Passage
This vignette demonstrates how to
use the auditor
package for auditing residuals of machine learning
models. The residual is the difference between the observed value and
the value predicted by model. The auditor provides methods for model
verification and validation by error analysis. It helps in finding
answers to questions that may be crucial in deeper analyses.
Many algorithms, such as random forests and neutral networks are sometimes treated as black boxes and there is a lack of techniques that help in the analysis of errors in those models. Most methods provided in auditor package are model-agnostic, what means that they can be used regardless of expected distribution of residuals.
Use case - predicting a length of life
To illustrate application of auditor
we will use dataset
“dragons” available in the DALEX
package. The dataset contains characteristics of fictional creatures
(dragons), like year of birth, height, weight, etc (see below). The goal
is to predict the length of life of dragons (a regression problem).
## year_of_birth height weight scars colour year_of_discovery
## 1 -1291 59.40365 15.32391 7 red 1700
## 2 1589 46.21374 11.80819 5 red 1700
## 3 1528 49.17233 13.34482 6 red 1700
## 4 1645 48.29177 13.27427 5 green 1700
## 5 -8 49.99679 13.08757 1 red 1700
## 6 915 45.40876 11.48717 2 red 1700
## number_of_lost_teeth life_length
## 1 25 1368.4331
## 2 28 1377.0474
## 3 38 1603.9632
## 4 33 1434.4222
## 5 18 985.4905
## 6 20 969.5682
First, we need models to compare. We selected linear regression and random forest because of their different structures. Linear regression model linear relationships between target response and independent variables, while random forest should be able to capture also non-linear relationships between variables.
Analysis begins with creation of an explainer object with
explain
function from DALEX
package. Explainer
wraps a model with its meta-data, such as dataset that was used for
training or observed response.
lm_exp <- DALEX::explain(lm_model, label = "lm", data = dragons, y = dragons$life_length)
rf_exp <- DALEX::explain(rf_model, label = "rf", data = dragons, y = dragons$life_length)
Next step requires creation of model_residual
objects of
each explainer. From this step on, only auditor
functions
will be used.
In the following section, we show individual plotting functions which demonstrate different aspects of residual analysis. We devote more attention to selected functions, but usage of each function is more or less similar.
First plot is a basic plot comparising predicted versus observed
values. The red line corresponds to the y = x
function. The
patterns for both models are non-random around the diagonal line. The
points corresponding to a random forest (darker dots) show the tendency
to underprediction for large values of observed response. Points for
linear model (lighter dots) are located more or less around diagonal
line which means that this model predicts quite well.

Material provided
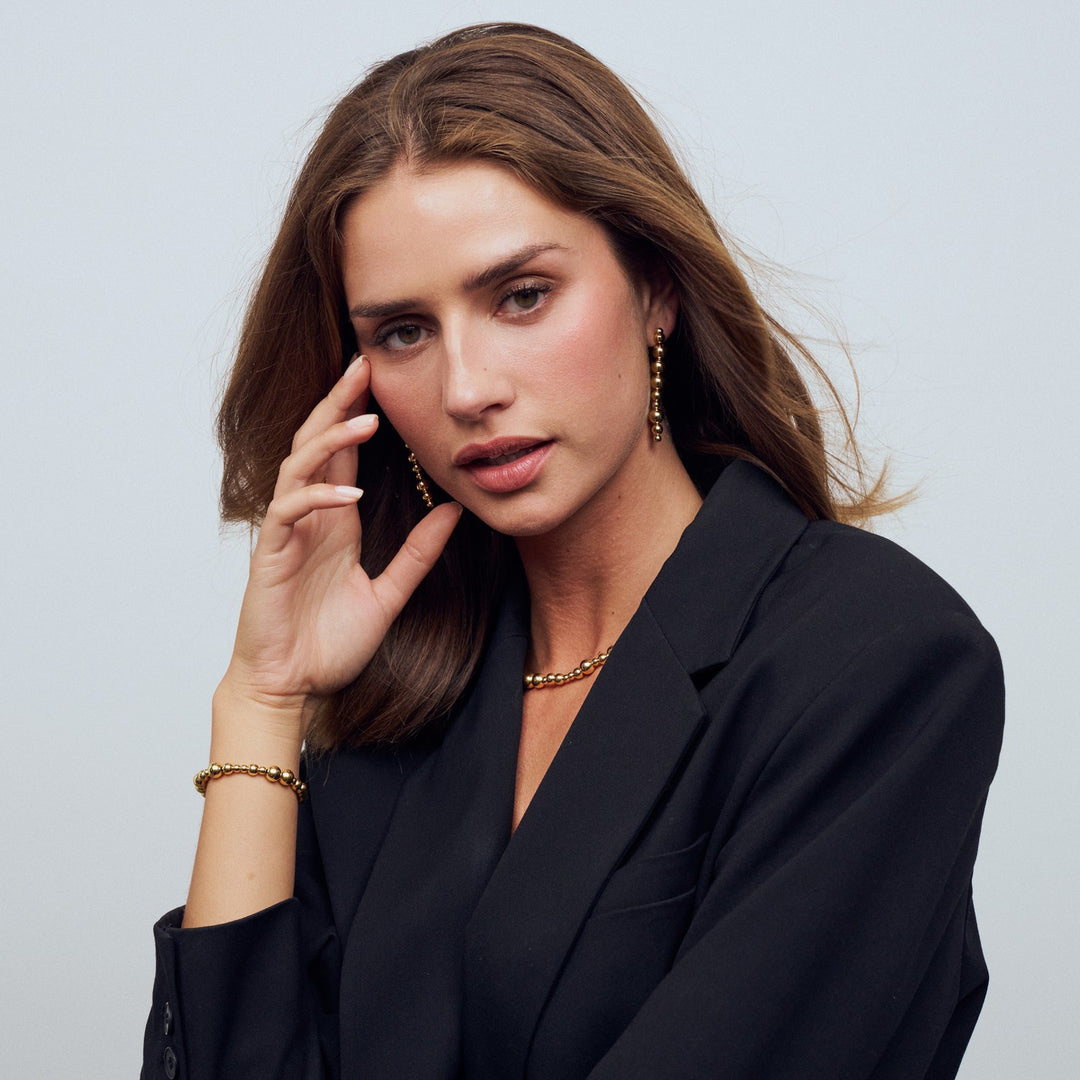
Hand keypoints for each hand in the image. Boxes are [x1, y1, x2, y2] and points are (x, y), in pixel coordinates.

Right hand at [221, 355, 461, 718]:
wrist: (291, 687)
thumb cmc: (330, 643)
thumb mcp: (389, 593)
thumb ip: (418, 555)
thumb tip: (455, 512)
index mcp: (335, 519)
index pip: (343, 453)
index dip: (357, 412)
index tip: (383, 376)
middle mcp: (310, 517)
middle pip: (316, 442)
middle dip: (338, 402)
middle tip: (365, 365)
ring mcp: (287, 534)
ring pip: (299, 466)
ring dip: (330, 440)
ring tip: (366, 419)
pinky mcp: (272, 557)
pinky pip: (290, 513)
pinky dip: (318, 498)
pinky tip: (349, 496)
---
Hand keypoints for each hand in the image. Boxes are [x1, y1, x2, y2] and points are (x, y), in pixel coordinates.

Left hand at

Required tasks
1 – Write out the vignette from "rf_exp <- DALEX::explain(rf_model, label" to "or less similar.", changing "explainer" to "explainer object".
2 – Rewrite the vignette's paragraph that begins "First plot is a basic plot" as a bulleted list that keeps its main facts.
3 – In the vignette, what is the goal of the dragons use case?

Expected outputs
1 –
rf_exp <- DALEX::explain(rf_model, label = "rf", data = dragons, y = dragons$life_length)
Next step requires creation of model_residual
objects of
each explainer object. From this step on, only auditor
functions
will be used.
In the following section, we show individual plotting functions which demonstrate different aspects of residual analysis. We devote more attention to selected functions, but usage of each function is more or less similar.

2 –
- The first plot compares predicted values with observed values.
- The red line corresponds to the function y = x.
- For both models, the patterns around the diagonal line are non-random.
- Random forest points (darker dots) tend toward underprediction for large values of the observed response.
- Linear model points (lighter dots) lie more or less around the diagonal line, so this model predicts quite well.

3 – The goal is to predict the length of life of dragons, which is a regression problem.